To keep the peace for the religious minority population, Tabé dismisses the protesters as disgruntled citizens.

"We're a nation of 23 million," Tabé said, "and no law can ever satisfy everyone. That's true in every country – there are always 10 percent who are sacrificed."

But it seems that the rest of the country is ratcheting up its efforts to overthrow the current government.

The U.N. estimates that at least 4,000 people have died since protests began 8 months ago, turning into what some are calling a civil war.

"As soon as there were more and more defectors threatening to take up arms, I said this in August before the Security Council, that there's going to be a civil war," U.N. High Commissioner for Human Rights, Navi Pillay said at a press conference in Geneva. "And at the moment that's how I am characterizing this."

World governments are levying heavy sanctions against Syria in an attempt to squash the revolt by forcing a regime change.

The European Union stopped trading bonds, issuing grants and providing loans to Syria, according to a Bloomberg report. The U.S. has banned people from doing business with Syria’s military and banks.

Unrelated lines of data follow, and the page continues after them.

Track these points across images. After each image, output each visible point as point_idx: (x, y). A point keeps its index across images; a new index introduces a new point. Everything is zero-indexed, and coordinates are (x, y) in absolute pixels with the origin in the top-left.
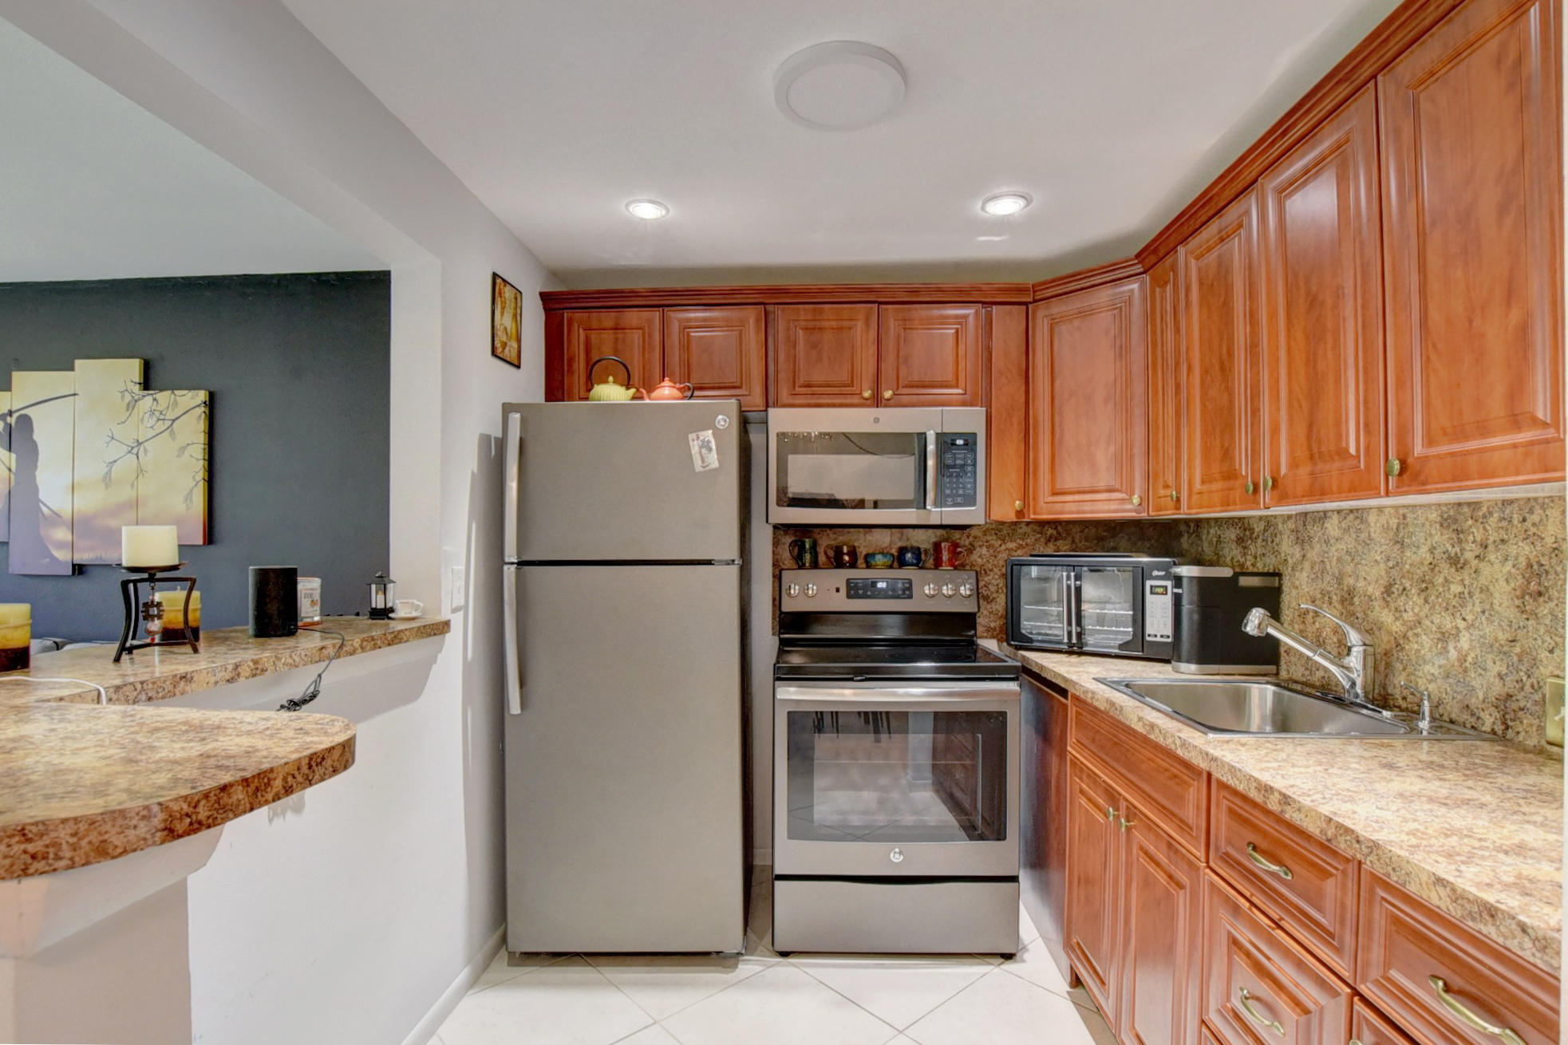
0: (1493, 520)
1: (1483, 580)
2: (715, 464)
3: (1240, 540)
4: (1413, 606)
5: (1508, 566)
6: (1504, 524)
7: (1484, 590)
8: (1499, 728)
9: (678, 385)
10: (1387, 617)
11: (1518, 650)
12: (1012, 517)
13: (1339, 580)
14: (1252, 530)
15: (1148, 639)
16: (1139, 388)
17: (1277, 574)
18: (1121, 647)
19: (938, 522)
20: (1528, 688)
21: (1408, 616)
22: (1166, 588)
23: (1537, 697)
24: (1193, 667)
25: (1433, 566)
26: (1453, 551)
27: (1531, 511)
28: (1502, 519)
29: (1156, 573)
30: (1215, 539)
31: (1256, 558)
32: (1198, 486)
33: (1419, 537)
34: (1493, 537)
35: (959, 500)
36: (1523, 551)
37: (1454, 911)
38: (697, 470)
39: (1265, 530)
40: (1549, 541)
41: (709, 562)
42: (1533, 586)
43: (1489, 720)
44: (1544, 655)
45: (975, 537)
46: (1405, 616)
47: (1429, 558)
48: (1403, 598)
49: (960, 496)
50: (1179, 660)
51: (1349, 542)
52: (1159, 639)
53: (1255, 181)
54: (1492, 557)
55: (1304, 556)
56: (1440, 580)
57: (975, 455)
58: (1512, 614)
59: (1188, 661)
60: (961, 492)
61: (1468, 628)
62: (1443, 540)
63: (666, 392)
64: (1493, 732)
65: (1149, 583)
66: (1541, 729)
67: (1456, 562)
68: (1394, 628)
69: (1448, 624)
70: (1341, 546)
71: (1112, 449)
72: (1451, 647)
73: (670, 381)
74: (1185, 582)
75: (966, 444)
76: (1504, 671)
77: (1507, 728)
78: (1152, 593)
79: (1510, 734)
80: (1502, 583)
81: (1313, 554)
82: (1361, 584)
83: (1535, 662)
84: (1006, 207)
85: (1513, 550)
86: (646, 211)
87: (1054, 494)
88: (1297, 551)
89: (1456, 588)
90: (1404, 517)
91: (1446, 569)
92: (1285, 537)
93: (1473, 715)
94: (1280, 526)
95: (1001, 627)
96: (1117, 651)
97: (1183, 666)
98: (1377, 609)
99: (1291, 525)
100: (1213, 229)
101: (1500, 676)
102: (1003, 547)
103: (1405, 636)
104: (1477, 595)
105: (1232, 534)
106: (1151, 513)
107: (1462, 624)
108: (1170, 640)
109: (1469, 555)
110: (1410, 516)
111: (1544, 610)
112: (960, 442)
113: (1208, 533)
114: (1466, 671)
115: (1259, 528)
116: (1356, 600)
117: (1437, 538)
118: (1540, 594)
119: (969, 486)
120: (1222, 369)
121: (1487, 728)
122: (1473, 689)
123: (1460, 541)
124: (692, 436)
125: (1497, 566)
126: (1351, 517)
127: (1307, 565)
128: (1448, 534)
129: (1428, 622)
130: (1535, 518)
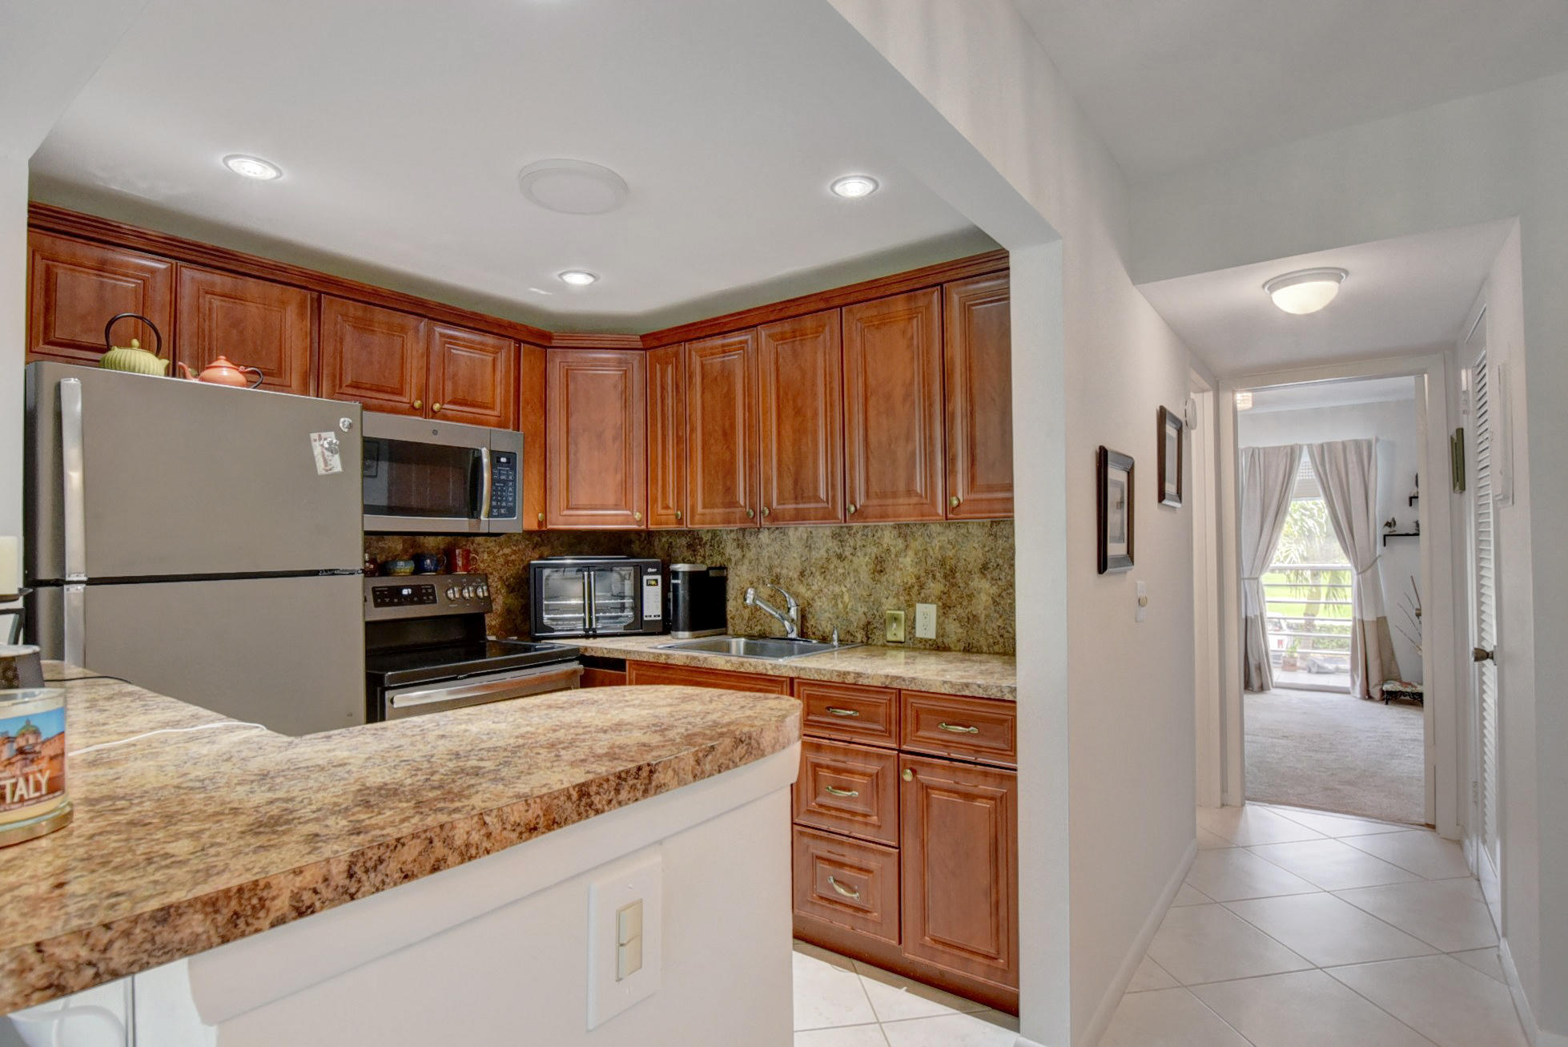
0: (859, 536)
1: (855, 566)
2: (338, 468)
3: (690, 546)
4: (817, 582)
5: (867, 558)
6: (864, 537)
7: (856, 571)
8: (865, 640)
9: (242, 368)
10: (802, 589)
11: (872, 599)
12: (535, 527)
13: (770, 568)
14: (701, 539)
15: (645, 619)
16: (638, 433)
17: (723, 568)
18: (625, 628)
19: (486, 531)
20: (877, 617)
21: (815, 588)
22: (656, 581)
23: (882, 621)
24: (687, 634)
25: (828, 560)
26: (838, 551)
27: (877, 531)
28: (863, 535)
29: (650, 570)
30: (666, 546)
31: (704, 557)
32: (700, 509)
33: (820, 544)
34: (859, 543)
35: (503, 511)
36: (873, 550)
37: (952, 692)
38: (319, 473)
39: (712, 539)
40: (885, 546)
41: (331, 572)
42: (878, 568)
43: (860, 636)
44: (884, 600)
45: (479, 544)
46: (813, 588)
47: (825, 555)
48: (811, 578)
49: (504, 507)
50: (677, 630)
51: (777, 547)
52: (653, 618)
53: (755, 326)
54: (859, 554)
55: (744, 556)
56: (832, 567)
57: (515, 472)
58: (869, 582)
59: (683, 630)
60: (504, 504)
61: (847, 591)
62: (833, 545)
63: (225, 373)
64: (862, 642)
65: (645, 578)
66: (884, 636)
67: (840, 557)
68: (806, 595)
69: (837, 589)
70: (771, 549)
71: (619, 477)
72: (839, 602)
73: (227, 360)
74: (680, 575)
75: (508, 462)
76: (866, 610)
77: (868, 638)
78: (648, 585)
79: (870, 641)
80: (864, 567)
81: (751, 554)
82: (784, 571)
83: (881, 604)
84: (578, 280)
85: (869, 550)
86: (252, 168)
87: (568, 508)
88: (738, 553)
89: (841, 571)
90: (811, 532)
91: (835, 561)
92: (729, 544)
93: (852, 635)
94: (725, 536)
95: (500, 625)
96: (622, 631)
97: (681, 634)
98: (796, 585)
99: (733, 535)
100: (718, 342)
101: (865, 614)
102: (501, 553)
103: (813, 599)
104: (852, 574)
105: (684, 541)
106: (649, 526)
107: (844, 589)
108: (660, 618)
109: (847, 553)
110: (814, 532)
111: (884, 579)
112: (503, 460)
113: (660, 540)
114: (847, 613)
115: (706, 538)
116: (782, 581)
117: (830, 544)
118: (881, 571)
119: (510, 499)
120: (725, 434)
121: (859, 640)
122: (852, 623)
123: (842, 546)
124: (314, 436)
125: (861, 558)
126: (777, 532)
127: (746, 561)
128: (836, 542)
129: (826, 590)
130: (879, 535)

Turkey froze Syrian assets in its banks.

The sanctions come as reports surface of the Syrian National Council and the Free Syrian Army joining forces to topple the Assad regime.

"The council recognised the Free Syrian Army as a reality, while the army recognised the council as the political representative" of the opposition, Syrian National Council's Khaled Khoja told AFP.

It is unclear how any change in government will affect the nation's Christian population.

Similar concerns are facing Christian minority populations in countries across the Middle East, including Egypt, Iraq and Tunisia.